What is required: Shown below are entries with pictures; the line with "2020-12-16: 84 -> 77" through the line with "Faizal: 60000 -> 80000" is the span to retype exactly, and the pictures stay out.

Input records:
BEGIN

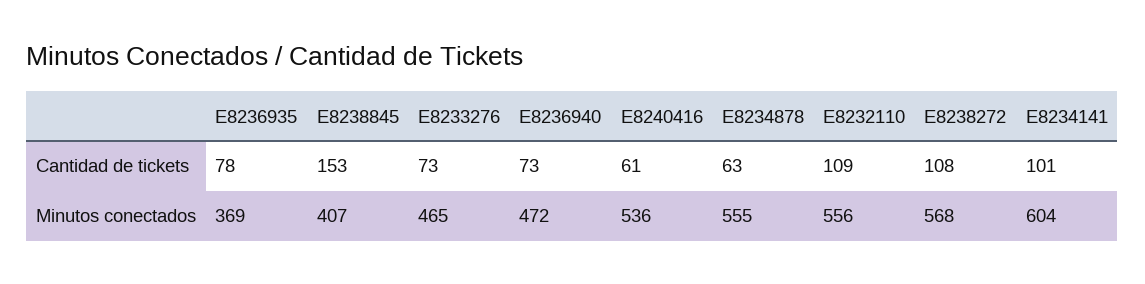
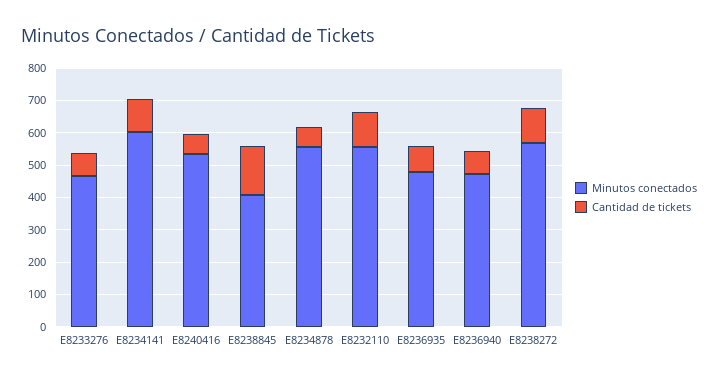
Minutos conectados, E8236935: 369 -> 475

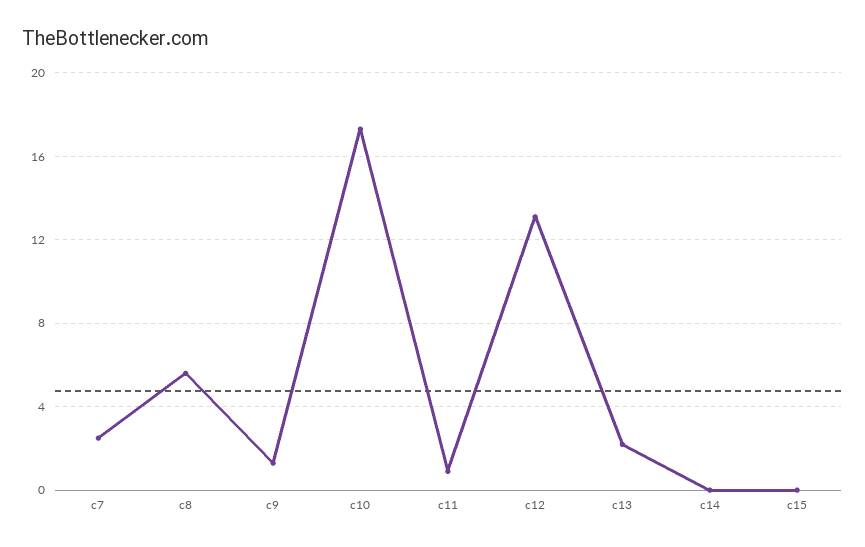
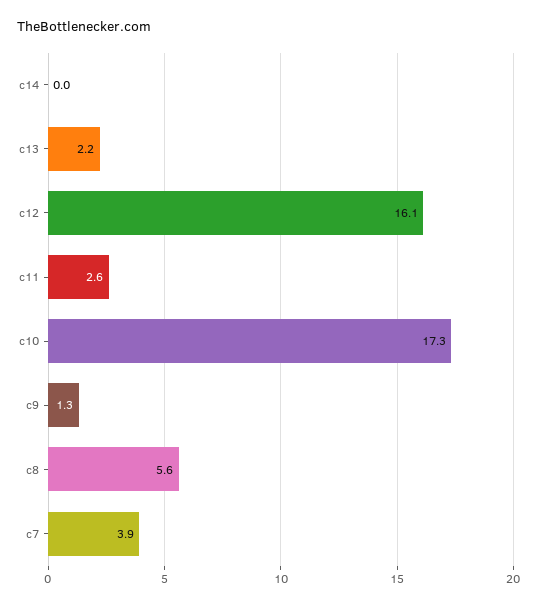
c7: 2.5 -> 3.9
c11: 1 -> 2.6
c12: 13 -> 16.1
c15: 0 -> none

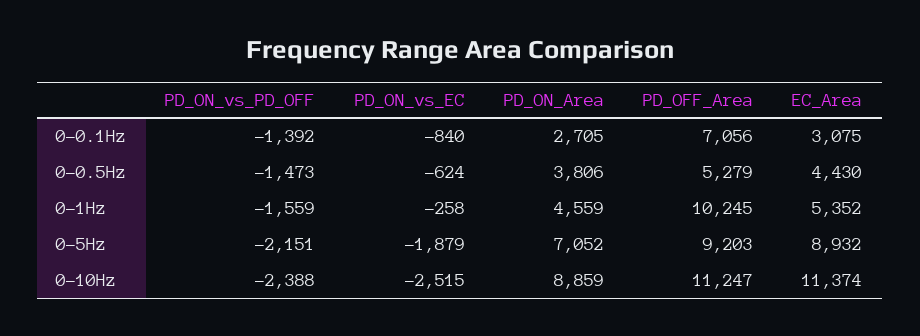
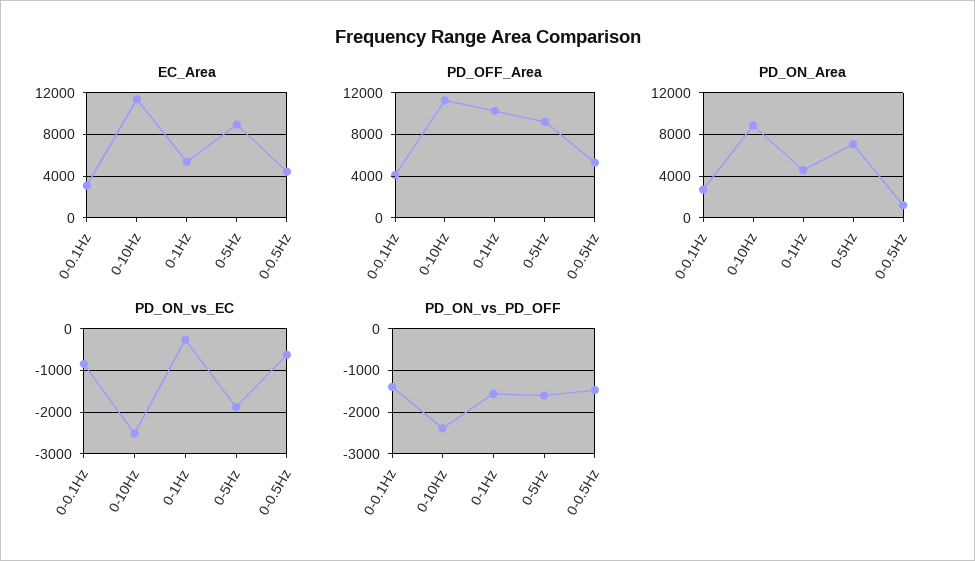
PD_OFF_Area, 0-0.1Hz: 7056 -> 4000
PD_ON_Area, 0-0.5Hz: 3806 -> 1000
PD_ON_vs_PD_OFF, 0-5Hz: -2151 -> -1600

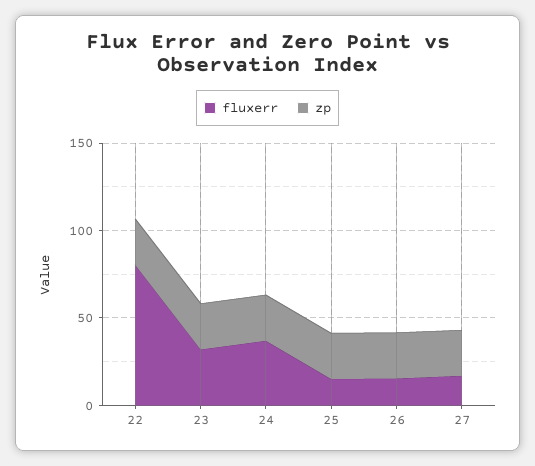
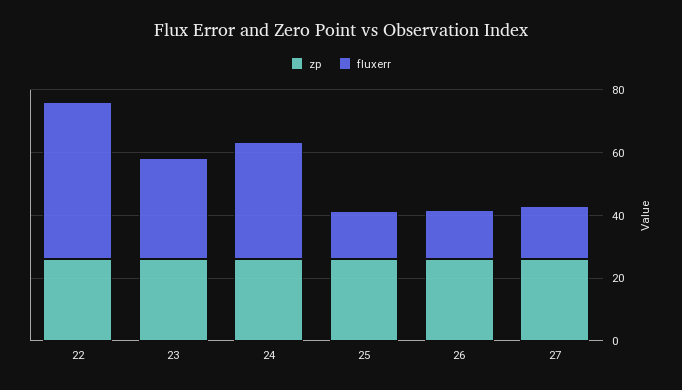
fluxerr, 22: 80 -> 50

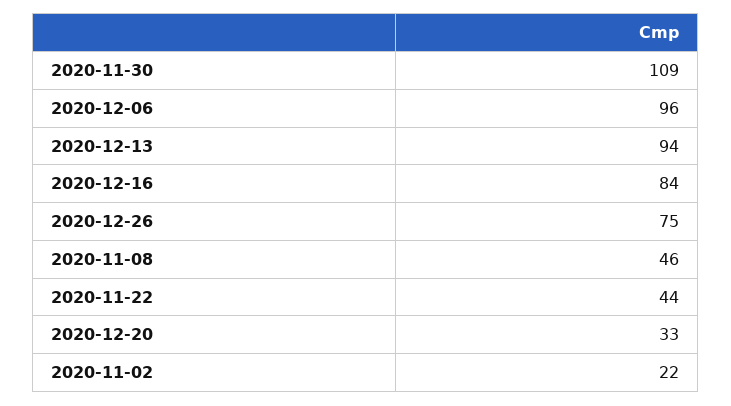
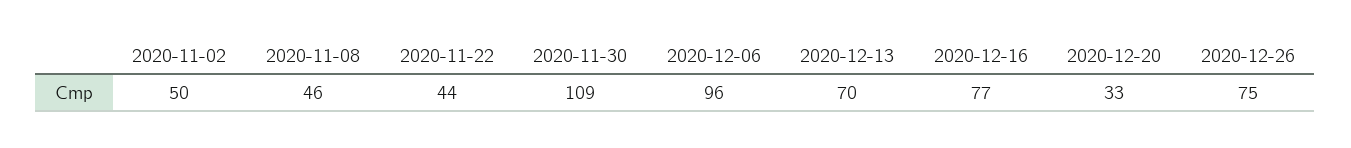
2020-12-13: 94 -> 70
2020-12-16: 84 -> 77
2020-11-02: 22 -> 50

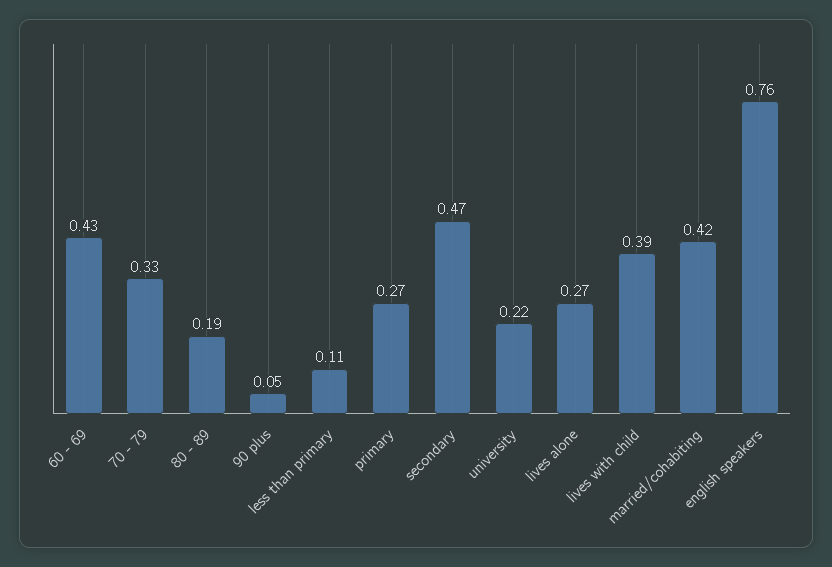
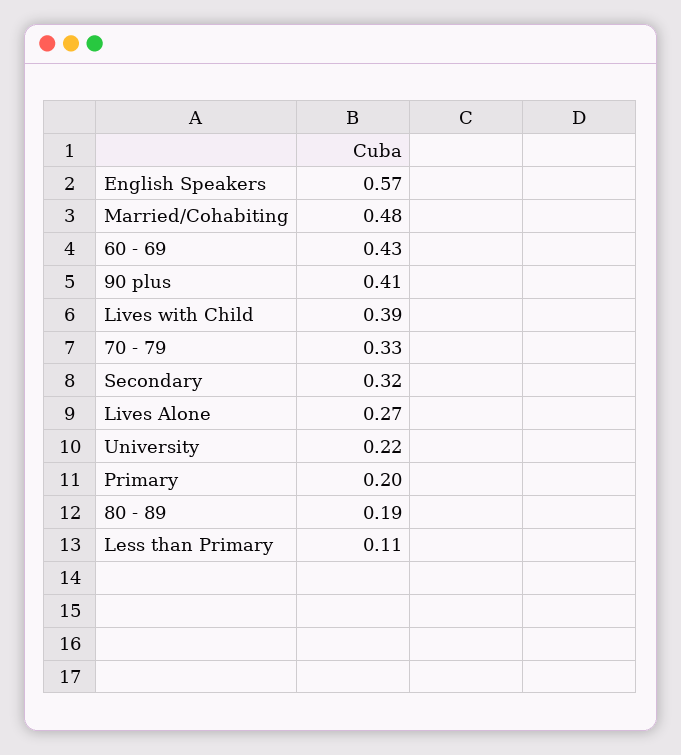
90 plus: 0.05 -> 0.41
primary: 0.27 -> 0.2
secondary: 0.47 -> 0.32
married/cohabiting: 0.42 -> 0.48
english speakers: 0.76 -> 0.57

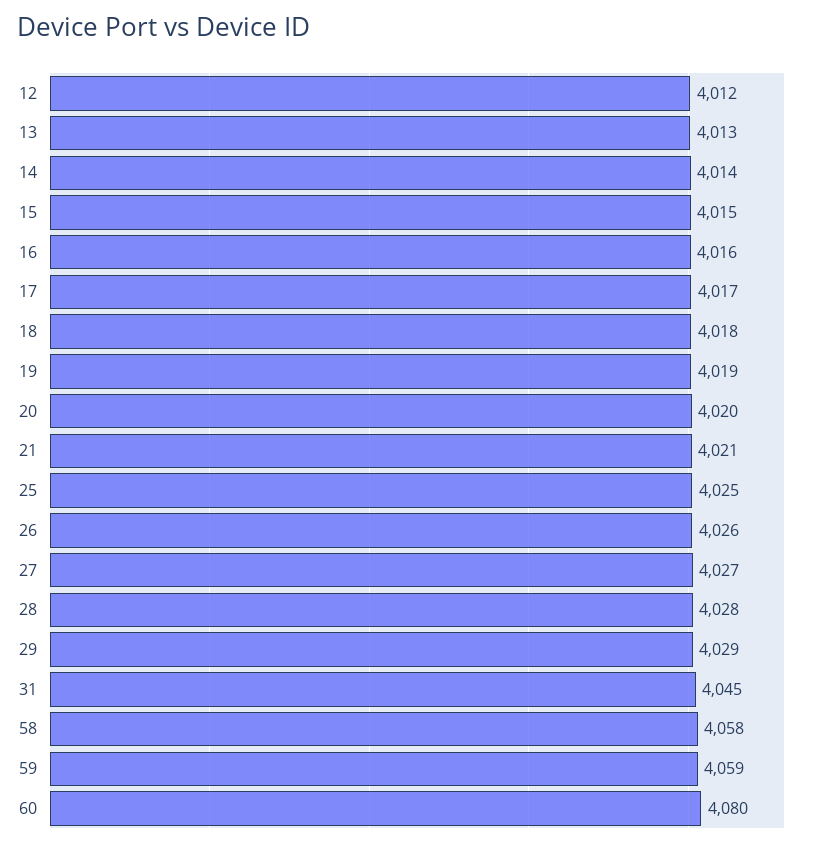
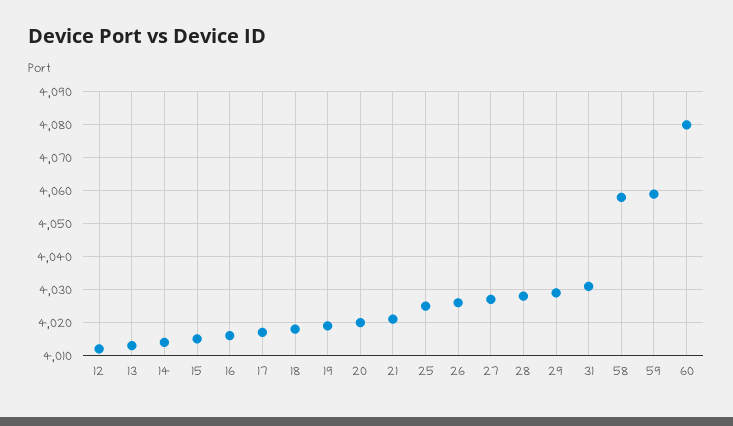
31: 4045 -> 4030

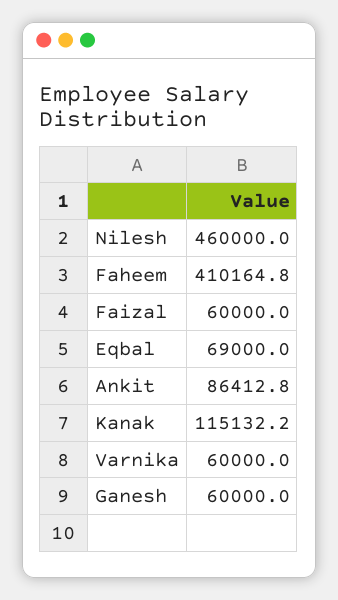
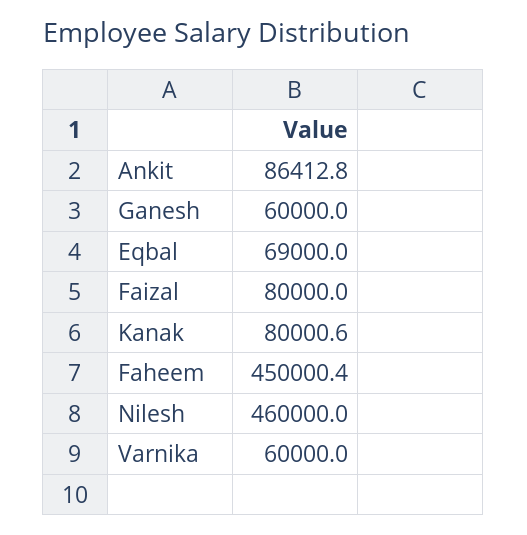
Faheem: 410164.8 -> 450000.4
Faizal: 60000 -> 80000
Kanak: 115132.2 -> 80000.6

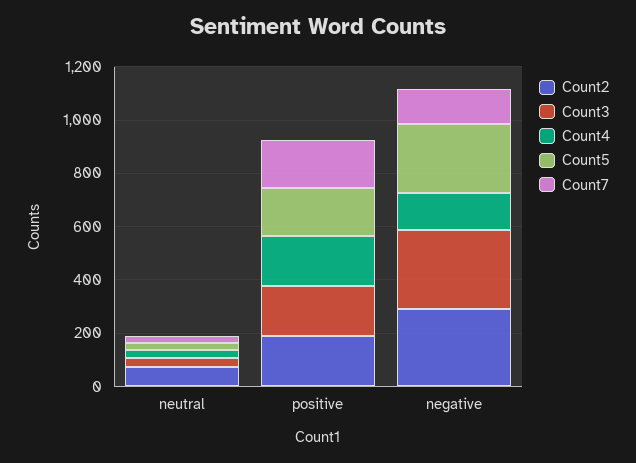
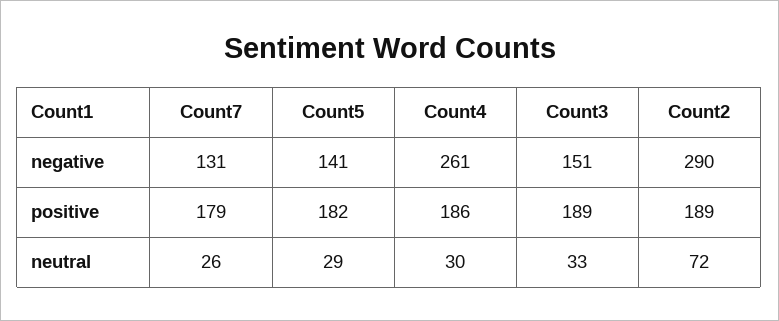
Count3, negative: 300 -> 151
Count4, negative: 150 -> 261
Count5, negative: 250 -> 141

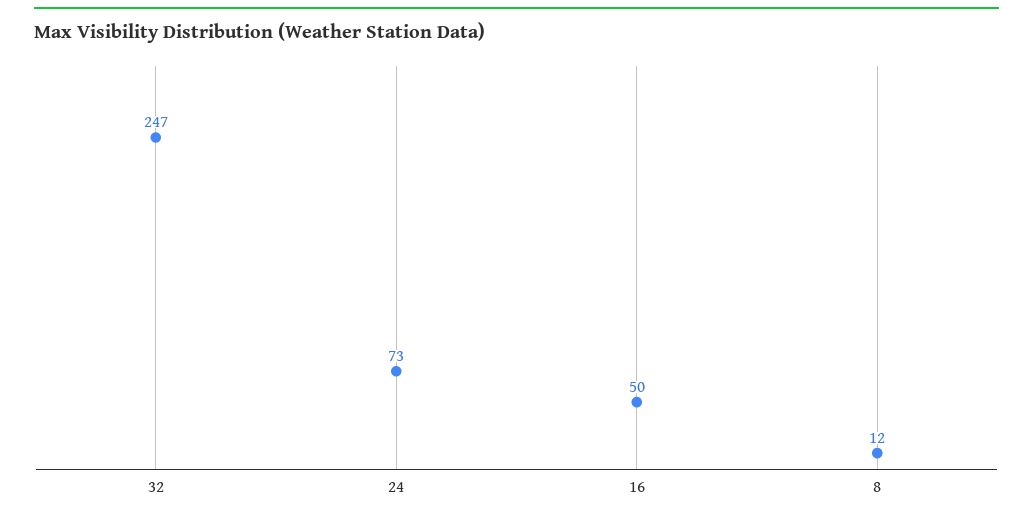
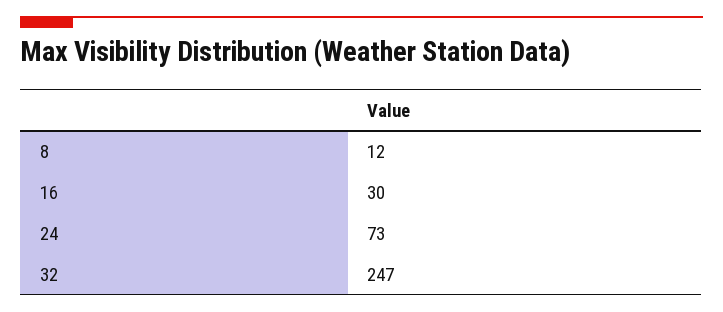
16: 50 -> 30

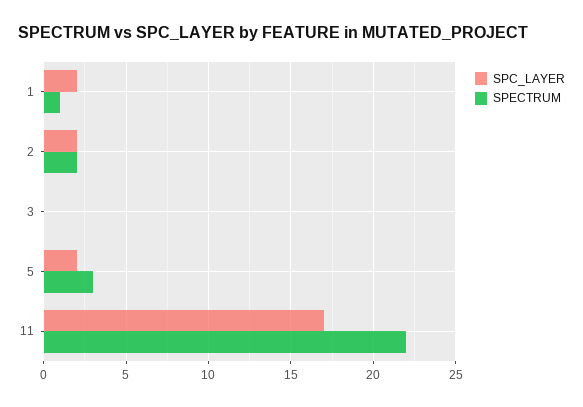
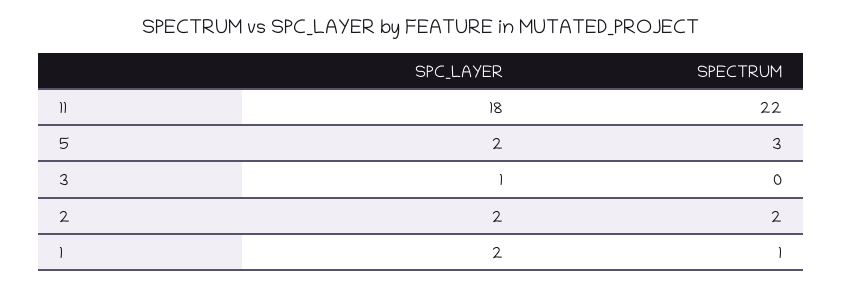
SPC_LAYER, 3: 0 -> 1
SPC_LAYER, 11: 17 -> 18

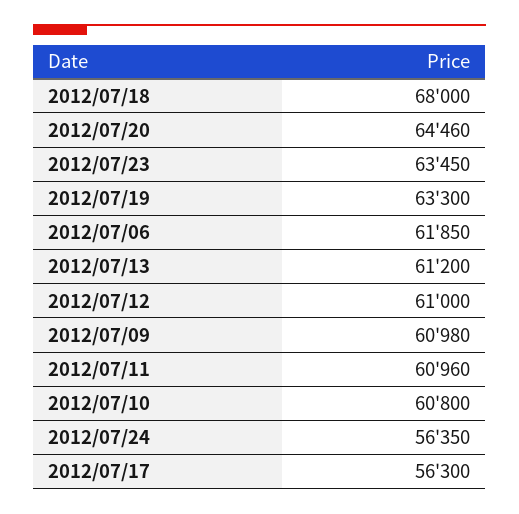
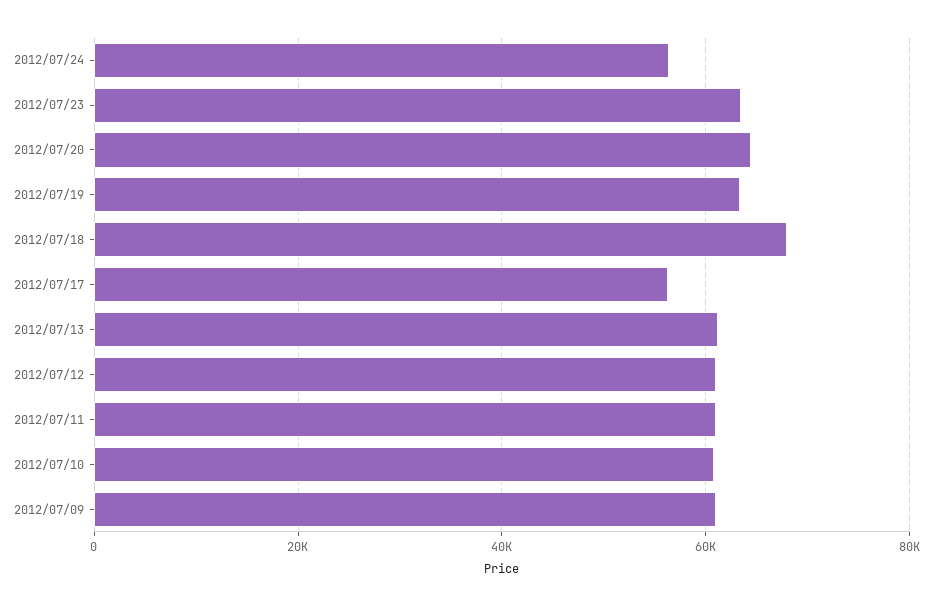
2012/07/06: 61850 -> none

END

Exercise result:
2020-12-16: 84 -> 77
2020-11-02: 22 -> 50

90 plus: 0.05 -> 0.41
primary: 0.27 -> 0.2
secondary: 0.47 -> 0.32
married/cohabiting: 0.42 -> 0.48
english speakers: 0.76 -> 0.57

31: 4045 -> 4030

Faheem: 410164.8 -> 450000.4
Faizal: 60000 -> 80000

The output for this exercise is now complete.